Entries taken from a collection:
[Start of section]
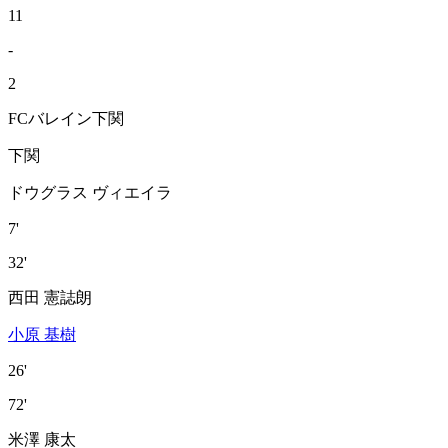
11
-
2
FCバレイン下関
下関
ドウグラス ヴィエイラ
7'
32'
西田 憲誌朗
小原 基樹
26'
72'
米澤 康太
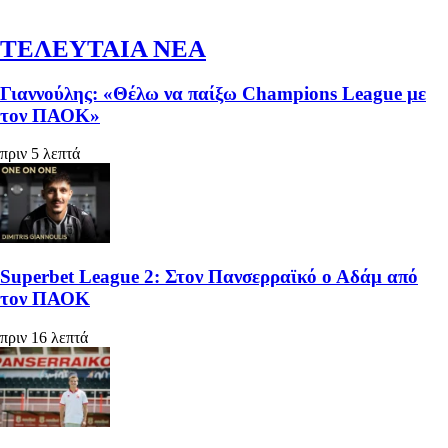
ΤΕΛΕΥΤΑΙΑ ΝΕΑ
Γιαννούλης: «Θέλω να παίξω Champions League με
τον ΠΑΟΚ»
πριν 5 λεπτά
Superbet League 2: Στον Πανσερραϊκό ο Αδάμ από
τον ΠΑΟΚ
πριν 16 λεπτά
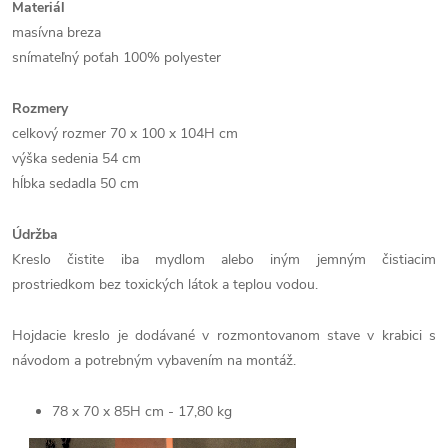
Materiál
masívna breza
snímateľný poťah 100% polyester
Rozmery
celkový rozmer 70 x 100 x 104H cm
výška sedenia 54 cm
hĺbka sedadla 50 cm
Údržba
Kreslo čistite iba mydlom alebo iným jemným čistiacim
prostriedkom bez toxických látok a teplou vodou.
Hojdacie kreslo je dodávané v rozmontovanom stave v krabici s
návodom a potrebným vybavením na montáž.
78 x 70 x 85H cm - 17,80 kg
[End of section]
[Start of section]
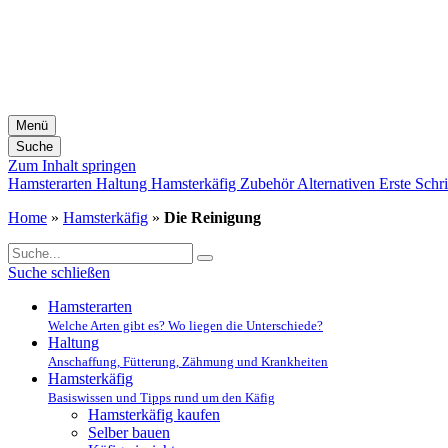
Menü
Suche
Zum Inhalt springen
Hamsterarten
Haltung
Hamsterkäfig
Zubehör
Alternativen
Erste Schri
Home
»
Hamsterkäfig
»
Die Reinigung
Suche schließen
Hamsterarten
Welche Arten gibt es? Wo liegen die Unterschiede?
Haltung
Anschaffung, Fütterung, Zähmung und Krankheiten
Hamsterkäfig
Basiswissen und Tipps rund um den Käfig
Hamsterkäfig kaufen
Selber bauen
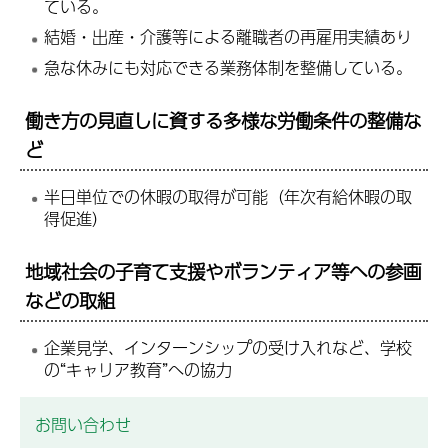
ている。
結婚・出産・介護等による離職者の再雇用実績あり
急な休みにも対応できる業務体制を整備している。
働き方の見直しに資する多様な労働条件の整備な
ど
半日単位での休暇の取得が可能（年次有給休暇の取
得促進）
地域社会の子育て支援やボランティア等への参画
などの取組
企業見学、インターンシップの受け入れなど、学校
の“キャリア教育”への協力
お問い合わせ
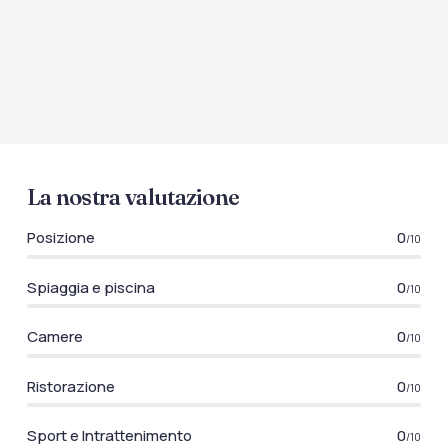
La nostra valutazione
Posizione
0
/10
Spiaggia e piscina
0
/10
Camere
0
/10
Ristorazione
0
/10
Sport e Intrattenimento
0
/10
[End of section]
[Start of section]
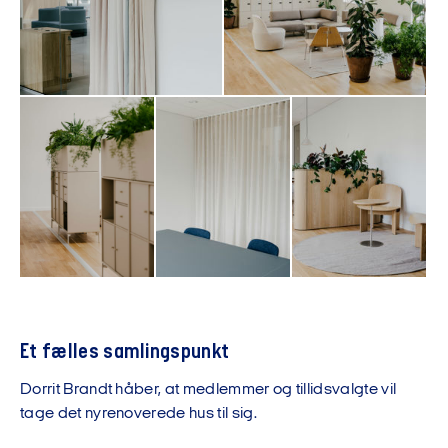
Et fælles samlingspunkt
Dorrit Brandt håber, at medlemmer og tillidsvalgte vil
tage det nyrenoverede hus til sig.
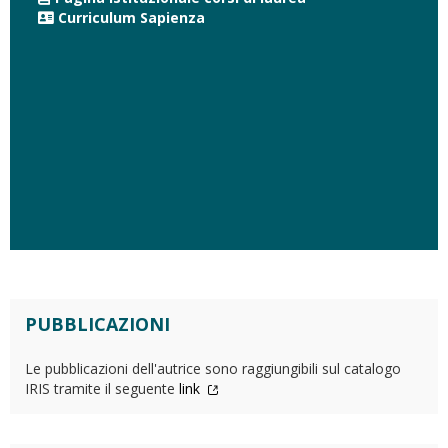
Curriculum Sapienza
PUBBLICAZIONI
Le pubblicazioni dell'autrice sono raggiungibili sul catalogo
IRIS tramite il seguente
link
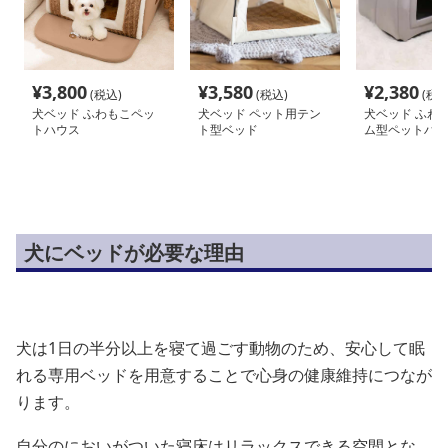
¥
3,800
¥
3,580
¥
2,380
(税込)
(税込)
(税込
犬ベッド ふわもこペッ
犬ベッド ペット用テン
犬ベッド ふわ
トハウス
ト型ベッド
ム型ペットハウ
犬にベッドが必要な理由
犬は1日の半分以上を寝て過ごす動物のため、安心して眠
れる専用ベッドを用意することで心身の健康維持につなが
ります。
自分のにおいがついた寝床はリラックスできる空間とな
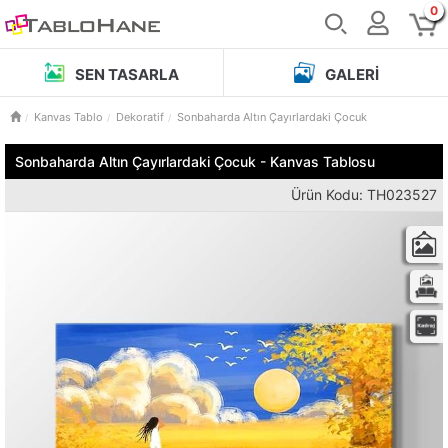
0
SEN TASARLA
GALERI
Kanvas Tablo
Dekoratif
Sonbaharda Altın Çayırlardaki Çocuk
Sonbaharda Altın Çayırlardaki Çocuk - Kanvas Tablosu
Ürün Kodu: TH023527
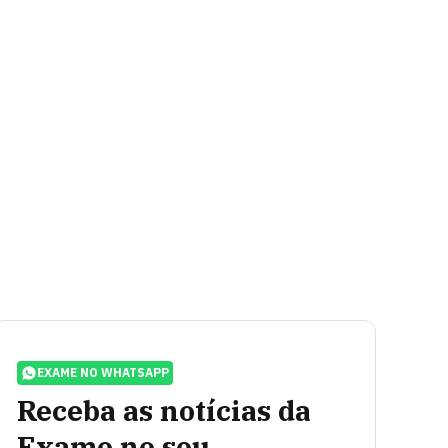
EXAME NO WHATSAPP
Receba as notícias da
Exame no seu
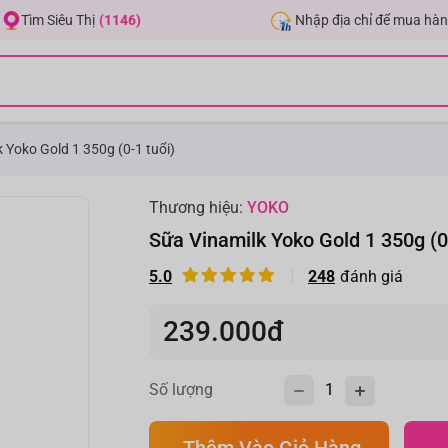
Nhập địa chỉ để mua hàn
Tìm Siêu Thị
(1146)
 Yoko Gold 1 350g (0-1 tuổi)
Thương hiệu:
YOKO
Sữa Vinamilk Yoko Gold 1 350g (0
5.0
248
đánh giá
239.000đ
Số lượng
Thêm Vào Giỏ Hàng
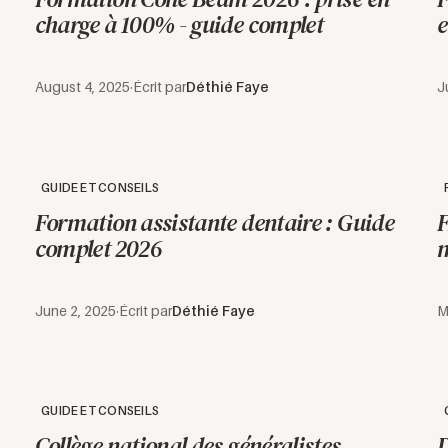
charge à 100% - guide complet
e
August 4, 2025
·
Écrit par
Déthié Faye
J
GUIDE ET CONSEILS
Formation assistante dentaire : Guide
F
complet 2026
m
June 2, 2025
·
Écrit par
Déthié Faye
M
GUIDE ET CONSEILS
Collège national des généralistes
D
[End of section]
*PROBLEM REQUIREMENTS*: Determine how many lines of the records above hold the word "Kanvas" and give the number with nothing added.

*RESPONSE BELOW*: 2